At a second meeting with the commissioners, Siletz leader Charles Depoe expressed concern that any agreement reached could be changed by Congress without consulting with the Indians. Charles Depoe told them:
“May be we make a bargain here to-day and may be it won’t stay.”
At the general council, seven men, including George Harney and Charles Depoe, were selected to negotiate with the commission. The Siletz committee initially demanded $175,000 for the surplus land with a payment of $100 paid to each person in cash. They finally agreed to $142,600 with $75 in cash to each person. According to the agreement, $100,000 would be in an interest-bearing fund and the interest from this fund would be divided among tribal members annually. The remaining $42,600 would be paid out to tribal members in annual installments of $75.
E. A. Schwartz writes:
“Why did they sell the surplus land? Aside from the likelihood that they needed the money, they knew that during the past thirty years the government had taken most of the original reservation without paying them a penny for the land. Now the government was willing to pay for what it had never clearly conceded to them in the past.”
Congress approved the agreement in 1894 and in 1895, reservation lands not allotted were opened to non-Indian settlement. In selling the lands to the public, the government made a profit of $120,000.
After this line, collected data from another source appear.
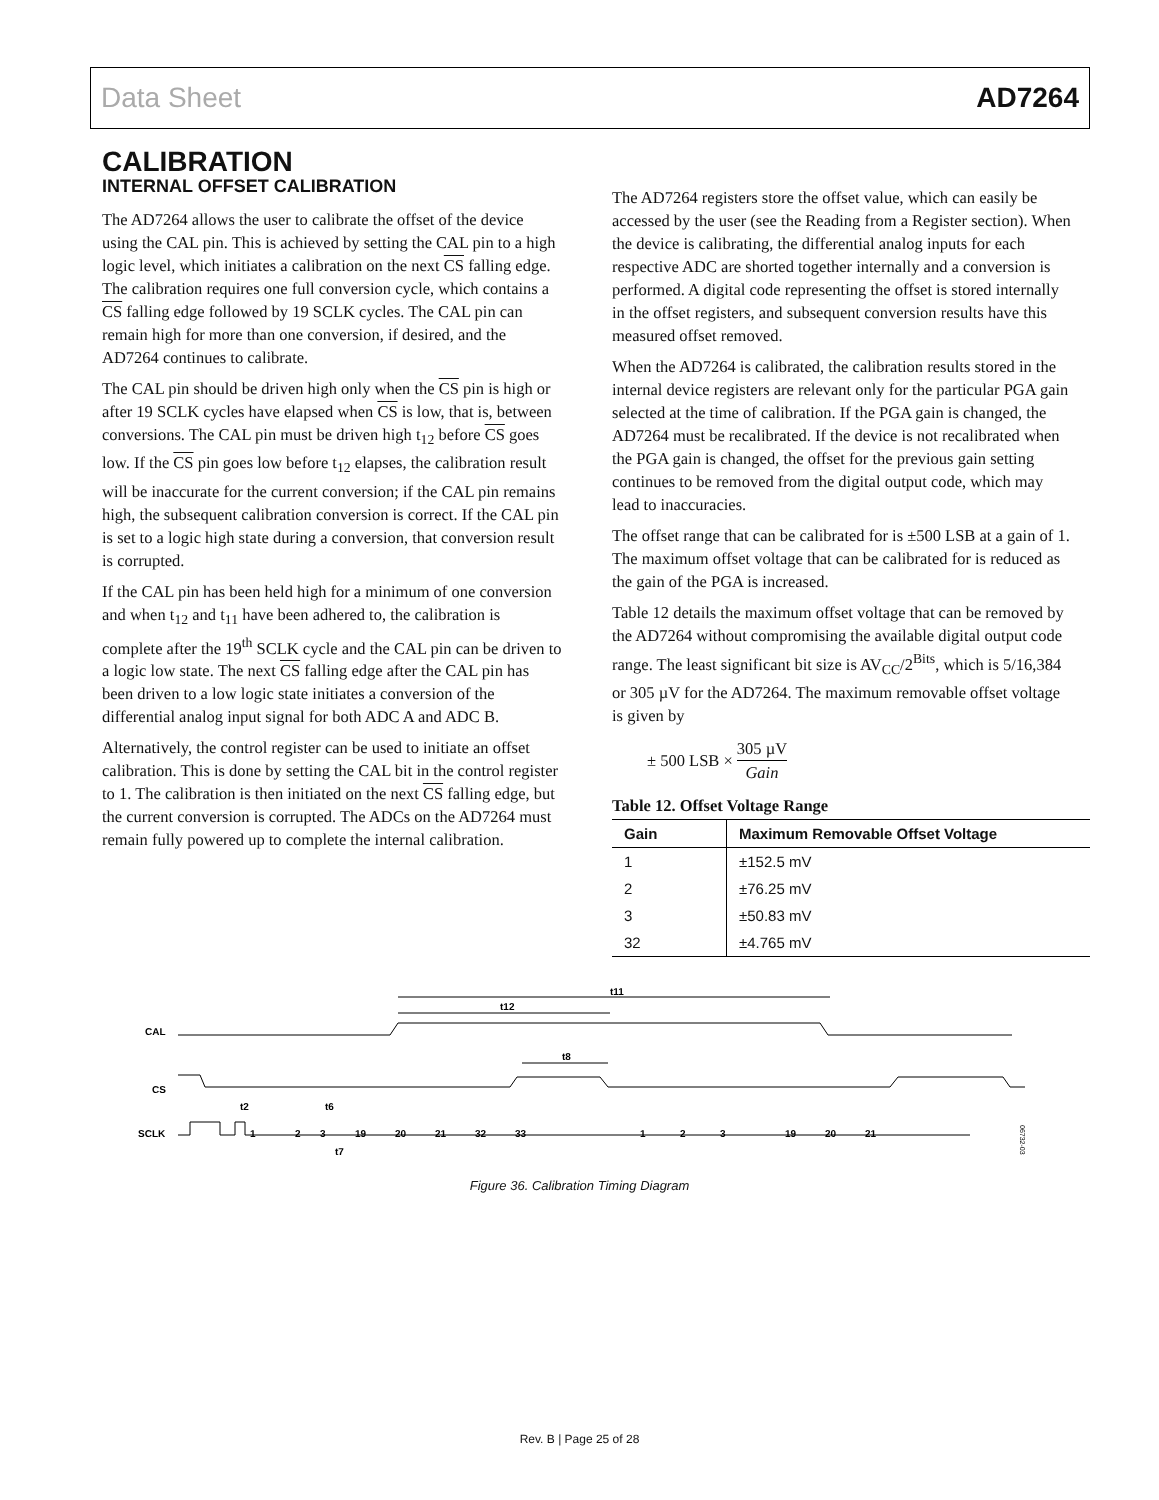Data Sheet AD7264
CALIBRATION
INTERNAL OFFSET CALIBRATION
The AD7264 allows the user to calibrate the offset of the device using the CAL pin. This is achieved by setting the CAL pin to a high logic level, which initiates a calibration on the next CS falling edge. The calibration requires one full conversion cycle, which contains a CS falling edge followed by 19 SCLK cycles. The CAL pin can remain high for more than one conversion, if desired, and the AD7264 continues to calibrate.
The CAL pin should be driven high only when the CS pin is high or after 19 SCLK cycles have elapsed when CS is low, that is, between conversions. The CAL pin must be driven high t<sub>12</sub> before CS goes low. If the CS pin goes low before t<sub>12</sub> elapses, the calibration result will be inaccurate for the current conversion; if the CAL pin remains high, the subsequent calibration conversion is correct. If the CAL pin is set to a logic high state during a conversion, that conversion result is corrupted.
If the CAL pin has been held high for a minimum of one conversion and when t<sub>12</sub> and t<sub>11</sub> have been adhered to, the calibration is complete after the 19<sup>th</sup> SCLK cycle and the CAL pin can be driven to a logic low state. The next CS falling edge after the CAL pin has been driven to a low logic state initiates a conversion of the differential analog input signal for both ADC A and ADC B.
Alternatively, the control register can be used to initiate an offset calibration. This is done by setting the CAL bit in the control register to 1. The calibration is then initiated on the next CS falling edge, but the current conversion is corrupted. The ADCs on the AD7264 must remain fully powered up to complete the internal calibration.
The AD7264 registers store the offset value, which can easily be accessed by the user (see the Reading from a Register section). When the device is calibrating, the differential analog inputs for each respective ADC are shorted together internally and a conversion is performed. A digital code representing the offset is stored internally in the offset registers, and subsequent conversion results have this measured offset removed.
When the AD7264 is calibrated, the calibration results stored in the internal device registers are relevant only for the particular PGA gain selected at the time of calibration. If the PGA gain is changed, the AD7264 must be recalibrated. If the device is not recalibrated when the PGA gain is changed, the offset for the previous gain setting continues to be removed from the digital output code, which may lead to inaccuracies.
The offset range that can be calibrated for is ±500 LSB at a gain of 1. The maximum offset voltage that can be calibrated for is reduced as the gain of the PGA is increased.
Table 12 details the maximum offset voltage that can be removed by the AD7264 without compromising the available digital output code range. The least significant bit size is AV<sub>CC</sub>/2<sup>Bits</sup>, which is 5/16,384 or 305 µV for the AD7264. The maximum removable offset voltage is given by
± 500 LSB × 305 µV Gain
Table 12. Offset Voltage Range
| Gain | Maximum Removable Offset Voltage |
| --- | --- |
| 1 | ±152.5 mV |
| 2 | ±76.25 mV |
| 3 | ±50.83 mV |
| 32 | ±4.765 mV |
CAL
CS
SCLK
06732-035
t11
t12
t8
t2
t6
t7
1
2
3
19
20
21
32
33
1
2
3
19
20
21
Figure 36. Calibration Timing Diagram
Rev. B | Page 25 of 28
While the philosophy behind the Dawes Act claims that by forcing Indians to become self-sufficient farmers would enable them to fuller assimilate into American culture and lose their Indian identity, farming was not a realistic goal on the Siletz Reservation. E. A. Schwartz reports:
“Not even the most optimistic of the agents who managed the reservation had ever claimed that it contained such a quantity of farmland. The application of the Dawes Act on the Siletz obviously had little, if anything, to do with the idea that allotment would encourage farming.”
The political mythology of the Dawes Act was clearly not based on reality.